(Beginning of Records for the exercise)
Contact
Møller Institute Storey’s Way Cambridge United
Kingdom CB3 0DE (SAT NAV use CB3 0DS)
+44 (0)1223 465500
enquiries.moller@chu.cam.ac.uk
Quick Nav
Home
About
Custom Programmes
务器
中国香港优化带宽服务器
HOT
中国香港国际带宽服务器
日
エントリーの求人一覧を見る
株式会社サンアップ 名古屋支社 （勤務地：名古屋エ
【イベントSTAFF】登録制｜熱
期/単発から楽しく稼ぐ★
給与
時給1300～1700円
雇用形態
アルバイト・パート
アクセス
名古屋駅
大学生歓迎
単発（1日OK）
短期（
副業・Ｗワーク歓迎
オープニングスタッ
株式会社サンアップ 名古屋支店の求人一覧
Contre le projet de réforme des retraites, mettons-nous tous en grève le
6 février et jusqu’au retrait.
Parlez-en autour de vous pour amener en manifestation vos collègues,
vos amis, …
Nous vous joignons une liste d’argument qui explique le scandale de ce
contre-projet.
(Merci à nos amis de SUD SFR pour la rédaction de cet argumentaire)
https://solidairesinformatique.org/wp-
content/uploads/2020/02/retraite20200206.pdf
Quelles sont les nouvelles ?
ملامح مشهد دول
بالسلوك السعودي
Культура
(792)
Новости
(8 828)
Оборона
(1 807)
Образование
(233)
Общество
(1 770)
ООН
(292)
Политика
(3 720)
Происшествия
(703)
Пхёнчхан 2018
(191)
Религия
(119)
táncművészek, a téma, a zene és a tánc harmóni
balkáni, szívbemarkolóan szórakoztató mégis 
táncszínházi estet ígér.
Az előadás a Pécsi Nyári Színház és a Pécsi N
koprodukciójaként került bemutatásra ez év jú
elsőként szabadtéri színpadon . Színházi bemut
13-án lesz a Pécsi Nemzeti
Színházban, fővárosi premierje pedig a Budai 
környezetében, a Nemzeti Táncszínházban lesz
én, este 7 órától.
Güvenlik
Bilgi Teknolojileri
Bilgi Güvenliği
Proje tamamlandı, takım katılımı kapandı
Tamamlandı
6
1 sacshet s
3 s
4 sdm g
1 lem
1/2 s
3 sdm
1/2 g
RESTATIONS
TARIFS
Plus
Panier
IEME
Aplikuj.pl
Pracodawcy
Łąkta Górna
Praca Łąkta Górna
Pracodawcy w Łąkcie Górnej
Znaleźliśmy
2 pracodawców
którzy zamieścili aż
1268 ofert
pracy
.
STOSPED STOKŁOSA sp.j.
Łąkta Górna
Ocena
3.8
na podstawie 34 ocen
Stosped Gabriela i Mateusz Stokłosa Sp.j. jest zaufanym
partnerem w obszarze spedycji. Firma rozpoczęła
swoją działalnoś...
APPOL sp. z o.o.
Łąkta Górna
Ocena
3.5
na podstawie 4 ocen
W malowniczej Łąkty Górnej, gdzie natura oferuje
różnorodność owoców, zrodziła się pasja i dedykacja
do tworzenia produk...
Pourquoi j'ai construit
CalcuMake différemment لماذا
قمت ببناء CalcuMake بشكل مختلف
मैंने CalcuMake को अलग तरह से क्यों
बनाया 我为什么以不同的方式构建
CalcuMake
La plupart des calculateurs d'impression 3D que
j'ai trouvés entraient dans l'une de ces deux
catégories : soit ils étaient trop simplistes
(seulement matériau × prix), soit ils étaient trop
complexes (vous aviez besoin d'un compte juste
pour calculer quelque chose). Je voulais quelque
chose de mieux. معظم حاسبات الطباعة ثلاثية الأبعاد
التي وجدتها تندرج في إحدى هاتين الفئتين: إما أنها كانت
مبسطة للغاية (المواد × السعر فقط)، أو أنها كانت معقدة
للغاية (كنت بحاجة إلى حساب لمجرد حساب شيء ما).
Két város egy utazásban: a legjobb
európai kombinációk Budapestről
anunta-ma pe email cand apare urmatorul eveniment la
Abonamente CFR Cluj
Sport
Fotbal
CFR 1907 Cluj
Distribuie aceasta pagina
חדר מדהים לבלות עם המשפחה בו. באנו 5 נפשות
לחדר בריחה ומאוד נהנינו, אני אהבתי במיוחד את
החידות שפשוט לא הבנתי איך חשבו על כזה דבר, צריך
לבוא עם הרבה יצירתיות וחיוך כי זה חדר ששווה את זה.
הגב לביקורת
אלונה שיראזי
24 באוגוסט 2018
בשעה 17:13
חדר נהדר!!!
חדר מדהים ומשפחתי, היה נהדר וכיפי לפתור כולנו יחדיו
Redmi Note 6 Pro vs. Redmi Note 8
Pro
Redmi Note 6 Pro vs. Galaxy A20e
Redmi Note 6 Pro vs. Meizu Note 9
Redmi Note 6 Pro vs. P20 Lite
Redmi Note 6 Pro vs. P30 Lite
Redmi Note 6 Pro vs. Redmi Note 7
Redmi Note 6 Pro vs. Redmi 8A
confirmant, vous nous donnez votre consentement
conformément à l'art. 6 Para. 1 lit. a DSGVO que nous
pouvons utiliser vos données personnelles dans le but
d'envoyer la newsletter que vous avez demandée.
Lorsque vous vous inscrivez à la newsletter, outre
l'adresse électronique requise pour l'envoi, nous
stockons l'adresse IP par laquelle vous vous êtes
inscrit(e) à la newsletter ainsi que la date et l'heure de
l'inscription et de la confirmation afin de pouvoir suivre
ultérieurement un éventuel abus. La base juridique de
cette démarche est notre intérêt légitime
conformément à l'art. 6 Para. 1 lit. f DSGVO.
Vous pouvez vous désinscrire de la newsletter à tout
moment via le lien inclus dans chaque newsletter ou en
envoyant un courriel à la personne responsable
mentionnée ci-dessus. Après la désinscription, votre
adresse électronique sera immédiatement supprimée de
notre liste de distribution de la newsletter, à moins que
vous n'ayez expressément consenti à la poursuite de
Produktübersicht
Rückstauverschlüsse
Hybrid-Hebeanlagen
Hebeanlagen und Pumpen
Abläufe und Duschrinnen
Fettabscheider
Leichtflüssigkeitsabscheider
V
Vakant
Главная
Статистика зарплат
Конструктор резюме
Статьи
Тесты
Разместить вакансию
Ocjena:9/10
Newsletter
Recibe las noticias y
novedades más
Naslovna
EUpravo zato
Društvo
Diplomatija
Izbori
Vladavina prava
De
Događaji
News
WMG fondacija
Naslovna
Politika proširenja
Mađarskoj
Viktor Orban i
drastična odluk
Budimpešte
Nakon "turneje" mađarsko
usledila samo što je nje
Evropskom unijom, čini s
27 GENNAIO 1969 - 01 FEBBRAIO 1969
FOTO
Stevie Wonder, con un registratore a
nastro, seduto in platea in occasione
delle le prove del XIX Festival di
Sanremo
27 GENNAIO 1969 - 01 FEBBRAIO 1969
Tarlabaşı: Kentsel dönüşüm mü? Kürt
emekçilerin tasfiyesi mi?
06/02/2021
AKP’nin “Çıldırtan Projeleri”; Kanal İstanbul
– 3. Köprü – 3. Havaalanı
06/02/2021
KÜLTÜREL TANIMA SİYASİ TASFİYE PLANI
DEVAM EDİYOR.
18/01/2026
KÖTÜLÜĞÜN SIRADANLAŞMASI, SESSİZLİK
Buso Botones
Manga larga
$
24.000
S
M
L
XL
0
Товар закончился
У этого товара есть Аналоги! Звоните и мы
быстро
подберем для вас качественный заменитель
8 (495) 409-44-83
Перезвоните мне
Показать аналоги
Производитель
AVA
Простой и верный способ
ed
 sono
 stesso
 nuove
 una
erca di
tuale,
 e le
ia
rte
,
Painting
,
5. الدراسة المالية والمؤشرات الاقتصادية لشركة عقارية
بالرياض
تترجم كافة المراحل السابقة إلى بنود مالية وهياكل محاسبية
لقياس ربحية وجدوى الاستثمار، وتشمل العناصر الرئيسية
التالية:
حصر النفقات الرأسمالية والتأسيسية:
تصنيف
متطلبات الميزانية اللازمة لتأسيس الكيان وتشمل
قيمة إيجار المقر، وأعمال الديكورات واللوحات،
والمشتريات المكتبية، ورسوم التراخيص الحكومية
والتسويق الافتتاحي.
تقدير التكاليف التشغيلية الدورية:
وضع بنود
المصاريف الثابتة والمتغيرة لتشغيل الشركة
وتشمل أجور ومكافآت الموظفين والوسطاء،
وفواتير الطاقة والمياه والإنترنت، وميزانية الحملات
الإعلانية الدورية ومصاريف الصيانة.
(End of Records for the exercise)
_Your assignment_
Pick out each line in the rows above that contains the word "électronique", and copy those lines.

_Expected answer_
l'adresse électronique requise pour l'envoi, nous
adresse électronique sera immédiatement supprimée de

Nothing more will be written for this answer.